C’était le prélude à la mise en scène des Indes Galantes de Jean-Philippe Rameau à l’Opéra de Paris. Que fait Cogitore ? Pour un opéra-ballet de 1735, il propose à la chorégraphe Bintou Dembélé, sa troupe et toute une série de stars internationales des danses urbaines, de le danser tels qu’en eux-mêmes, et non tels qu’on aurait voulu qu’ils soient. C’est en ce sens que l’Opéra fut envahi par une culture qui n’y avait jamais mis les pieds. Cela en gêna plus d’un, en ravit plein d’autres et on n’est pas prêt d’oublier cette magnifique intrusion.

« Une dramaturgie de la colère et de la résistance », écrivent Alice Lefilleul et Célia Sadaï dans Africultures, qui ne cachent pas leur trouble face à la grosse machine de l’énorme scène et aux joutes des solistes. Cogitore et Dembélé déconstruisent cette commande faite à Rameau pour fêter les comptoirs coloniaux, « une subtile galanterie française où l’armée française en vient à protéger des jeunes amours indigènes », comme l’écrit Isabelle Launay également dans Africultures. En somme un spectacle qui prépare les esprits à la colonisation, en faisant passer le Noir du cannibale au bon sauvage, tout en préservant la pureté de la race blanche contre toute contamination.

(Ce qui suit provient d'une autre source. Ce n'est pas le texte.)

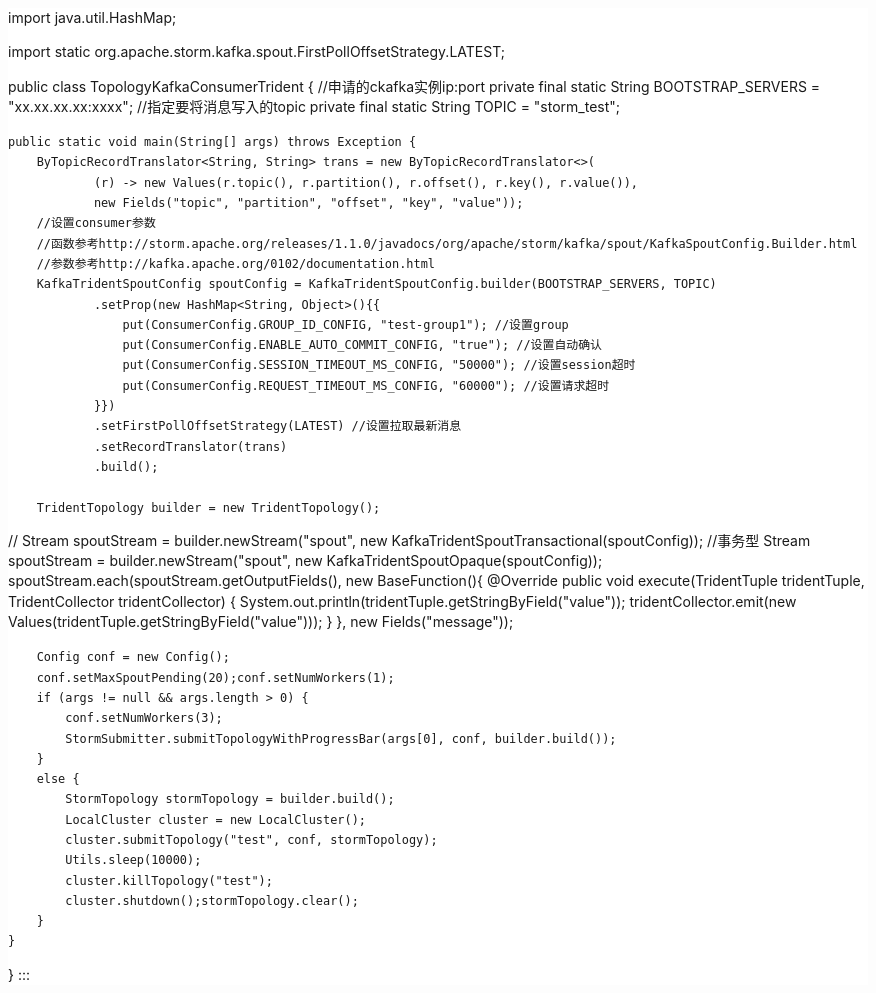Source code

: import java.util.HashMap;

import static org.apache.storm.kafka.spout.FirstPollOffsetStrategy.LATEST;


public class TopologyKafkaConsumerTrident {
    //申请的ckafka实例ip:port
    private final static String BOOTSTRAP_SERVERS = "xx.xx.xx.xx:xxxx";
    //指定要将消息写入的topic
    private final static String TOPIC = "storm_test";

    public static void main(String[] args) throws Exception {
        ByTopicRecordTranslator<String, String> trans = new ByTopicRecordTranslator<>(
                (r) -> new Values(r.topic(), r.partition(), r.offset(), r.key(), r.value()),
                new Fields("topic", "partition", "offset", "key", "value"));
        //设置consumer参数
        //函数参考http://storm.apache.org/releases/1.1.0/javadocs/org/apache/storm/kafka/spout/KafkaSpoutConfig.Builder.html
        //参数参考http://kafka.apache.org/0102/documentation.html
        KafkaTridentSpoutConfig spoutConfig = KafkaTridentSpoutConfig.builder(BOOTSTRAP_SERVERS, TOPIC)
                .setProp(new HashMap<String, Object>(){{
                    put(ConsumerConfig.GROUP_ID_CONFIG, "test-group1"); //设置group
                    put(ConsumerConfig.ENABLE_AUTO_COMMIT_CONFIG, "true"); //设置自动确认
                    put(ConsumerConfig.SESSION_TIMEOUT_MS_CONFIG, "50000"); //设置session超时
                    put(ConsumerConfig.REQUEST_TIMEOUT_MS_CONFIG, "60000"); //设置请求超时
                }})
                .setFirstPollOffsetStrategy(LATEST) //设置拉取最新消息
                .setRecordTranslator(trans)
                .build();

        TridentTopology builder = new TridentTopology();
//      Stream spoutStream = builder.newStream("spout", new KafkaTridentSpoutTransactional(spoutConfig)); //事务型
        Stream spoutStream = builder.newStream("spout", new KafkaTridentSpoutOpaque(spoutConfig));
        spoutStream.each(spoutStream.getOutputFields(), new BaseFunction(){
            @Override
            public void execute(TridentTuple tridentTuple, TridentCollector tridentCollector) {
                System.out.println(tridentTuple.getStringByField("value"));
                tridentCollector.emit(new Values(tridentTuple.getStringByField("value")));
            }
        }, new Fields("message"));

        Config conf = new Config();
        conf.setMaxSpoutPending(20);conf.setNumWorkers(1);
        if (args != null && args.length > 0) {
            conf.setNumWorkers(3);
            StormSubmitter.submitTopologyWithProgressBar(args[0], conf, builder.build());
        }
        else {
            StormTopology stormTopology = builder.build();
            LocalCluster cluster = new LocalCluster();
            cluster.submitTopology("test", conf, stormTopology);
            Utils.sleep(10000);
            cluster.killTopology("test");
            cluster.shutdown();stormTopology.clear();
        }
    }
}
:::
</dx-codeblock>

Le krump, comme les autres danses urbaines marginales (break, popping, flexing, voguing, etc), n’a jamais été pensé pour investir de grosses scènes comme a fini par le faire le hip-hop. Il a pour vocation de représenter la violence faite au corps noir de façon cathartique (une battle), pour se substituer à l’affrontement mortifère qui se développe dans les quartiers et avec la police. Même sur la scène de l’Opéra Bastille, une partie des danses est chorégraphiée tandis que d’autres restent improvisées. C’est la tension entre cet inattendu et ce qui est cadré qui fait l’énergie d’un spectacle qui reste traversé par la question de la représentation de l’homme occidental face au reste du monde.

De fait, dans Les Indes galantes, des mondes se rencontrent, ce qui en fait leur actualité. C’est ainsi que le documentaire que Philippe Béziat a consacré aux répétitions commence : chacun décline son origine. Ces danseurs vont avoir à s’approprier un lieu inattendu sur une musique qui leur est tout aussi étrangère. Ils vont devoir en côtoyer les choristes et solistes lyriques tandis que ceux-ci vont eux aussi entrer dans l’apprentissage de l’Autre. Leur regard réciproque fait le tissu du film. Le miracle est que la rencontre a lieu et qu’elle fonctionne, dans la reconnaissance du talent et le plaisir de faire œuvre commune. Même les échanges avec les musiciens font tomber les stéréotypes.

La transgression est ainsi permanente par rapport aux codes des uns et des autres, le détournement est partout, ce qui se retrouva dans les critiques mitigées que reçu le spectacle de l’Opéra Bastille. Il ne s’agit pas pour autant de s’extasier : chacun retournera chez soi. Mais il en reste quelque chose. C’est ce que ce film modestement fait sentir, déclenchant une certaine euphorie. Il le réussit en adoptant le rythme non seulement des danseurs mais aussi de Rameau lui-même, dont la musique est très fragmentée. C’est une pulsation qui s’installe, très physique, que Béziat cerne pour structurer son film comme Cogitore l’a utilisée pour oser percusionner davantage la musique et penser une flamboyante mise en scène entre moments de performances dansées, magie de la machinerie (le bateau, le volcan, les éclairages, les costumes et les mouvements de foule) et chants baroques.

Leur volonté est de faire tomber les barrières, alors même que le livret des Indes galantes joue les interactions entre les peuples. Cela aurait pu bien se passer si l’homme occidental n’avait pas tant cru à sa supériorité civilisationnelle et n’avait pas développé tant de cruauté dans les rapports. L’époque de Rameau est celle de ce que Cogitore appelle le grand malentendu, un mot qui paraît bien faible vu que le XVIIIe siècle est l’apogée des traites négrières mais qui se situe dans l’évolution des représentations. Il ne fera que s’aggraver, un clash qui perdure aujourd’hui au sein de sociétés qui continuent de renier leur diversité, alors que la rencontre et la réunion des talents est d’une incroyable créativité. C’est en cela que, comme le spectacle de Bintou Dembélé et Clément Cogitore, ce film est profondément politique.